(Raw data Opens)
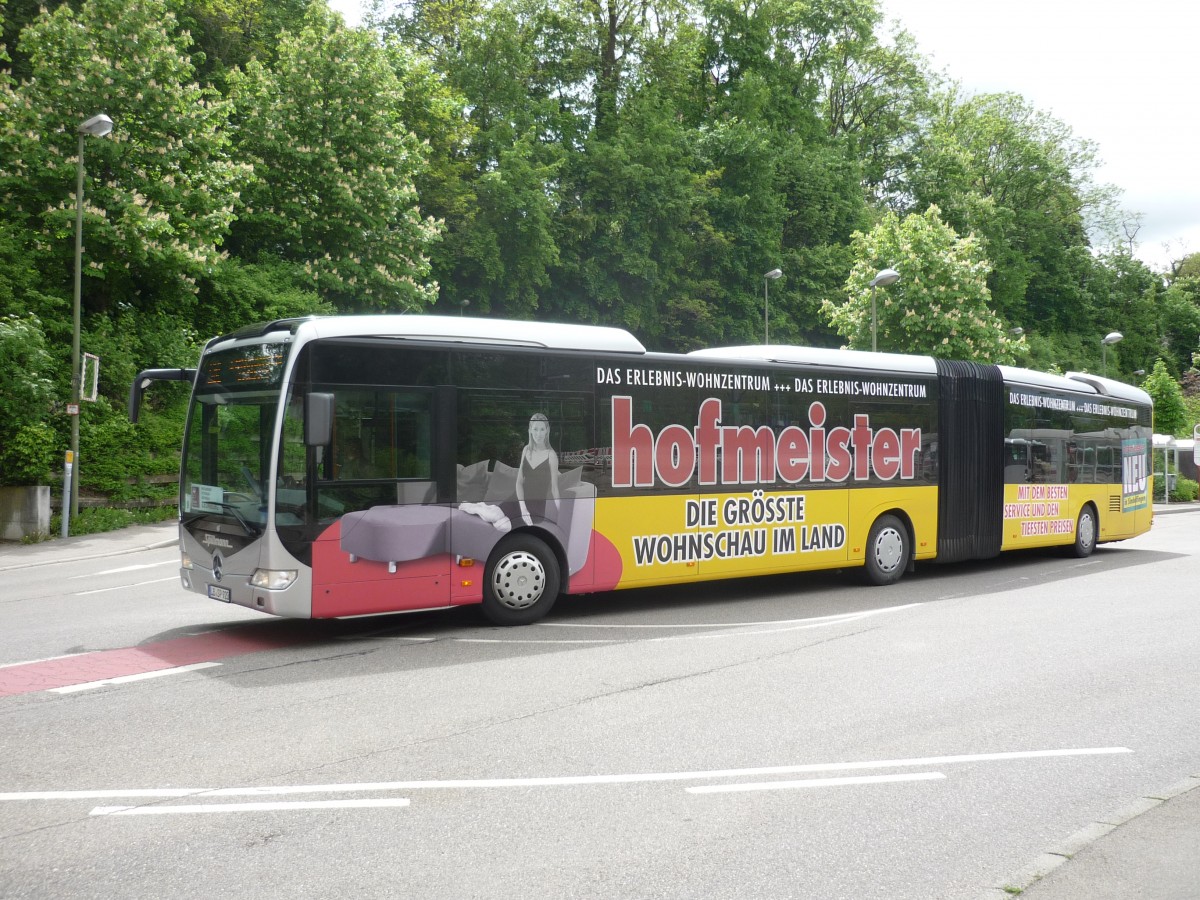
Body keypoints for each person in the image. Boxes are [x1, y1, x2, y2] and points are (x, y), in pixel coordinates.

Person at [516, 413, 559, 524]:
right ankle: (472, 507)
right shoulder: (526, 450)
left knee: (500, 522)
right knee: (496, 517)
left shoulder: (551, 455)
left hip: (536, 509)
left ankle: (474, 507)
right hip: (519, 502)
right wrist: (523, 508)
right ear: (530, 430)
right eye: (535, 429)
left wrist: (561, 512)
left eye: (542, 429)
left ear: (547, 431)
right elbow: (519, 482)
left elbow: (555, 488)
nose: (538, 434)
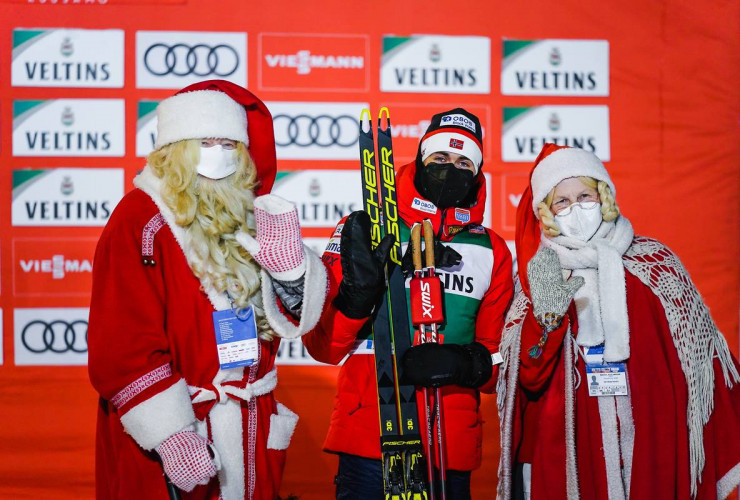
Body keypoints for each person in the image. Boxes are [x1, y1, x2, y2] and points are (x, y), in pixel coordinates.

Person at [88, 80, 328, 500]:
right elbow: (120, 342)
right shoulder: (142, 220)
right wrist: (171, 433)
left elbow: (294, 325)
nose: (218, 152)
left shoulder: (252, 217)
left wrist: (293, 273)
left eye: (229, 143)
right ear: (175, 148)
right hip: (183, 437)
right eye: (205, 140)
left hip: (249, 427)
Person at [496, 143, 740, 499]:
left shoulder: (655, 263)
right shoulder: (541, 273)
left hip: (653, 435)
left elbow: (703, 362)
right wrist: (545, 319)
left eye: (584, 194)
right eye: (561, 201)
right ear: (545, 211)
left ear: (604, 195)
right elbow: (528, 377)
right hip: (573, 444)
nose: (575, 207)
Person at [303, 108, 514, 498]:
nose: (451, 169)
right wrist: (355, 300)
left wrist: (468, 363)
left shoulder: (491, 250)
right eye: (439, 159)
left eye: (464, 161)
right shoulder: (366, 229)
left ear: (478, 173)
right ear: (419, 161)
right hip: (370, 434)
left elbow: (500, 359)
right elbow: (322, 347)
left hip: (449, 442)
(Raw data Closes)
(Raw data Opens)
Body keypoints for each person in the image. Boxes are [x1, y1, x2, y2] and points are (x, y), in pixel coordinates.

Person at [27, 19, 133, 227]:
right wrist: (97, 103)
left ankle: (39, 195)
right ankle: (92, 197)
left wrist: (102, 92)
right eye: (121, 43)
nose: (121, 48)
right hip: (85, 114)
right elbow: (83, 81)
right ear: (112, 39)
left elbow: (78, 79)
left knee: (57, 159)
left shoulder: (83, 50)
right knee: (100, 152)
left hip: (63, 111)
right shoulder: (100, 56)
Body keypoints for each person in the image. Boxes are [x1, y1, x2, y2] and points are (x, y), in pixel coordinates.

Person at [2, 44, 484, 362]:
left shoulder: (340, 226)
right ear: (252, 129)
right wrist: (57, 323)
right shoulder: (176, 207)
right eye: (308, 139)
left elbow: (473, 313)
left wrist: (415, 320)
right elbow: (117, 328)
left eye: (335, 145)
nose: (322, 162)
(Raw data Closes)
_Work item_.
Repeat word for word the lines above that run from the line containing "right ear: (419, 161)" through the line containing "left hip: (449, 442)", both ends included, and nothing else.

_Worked solution_.
right ear: (419, 161)
right hip: (370, 434)
left elbow: (500, 359)
right elbow: (322, 347)
left hip: (449, 442)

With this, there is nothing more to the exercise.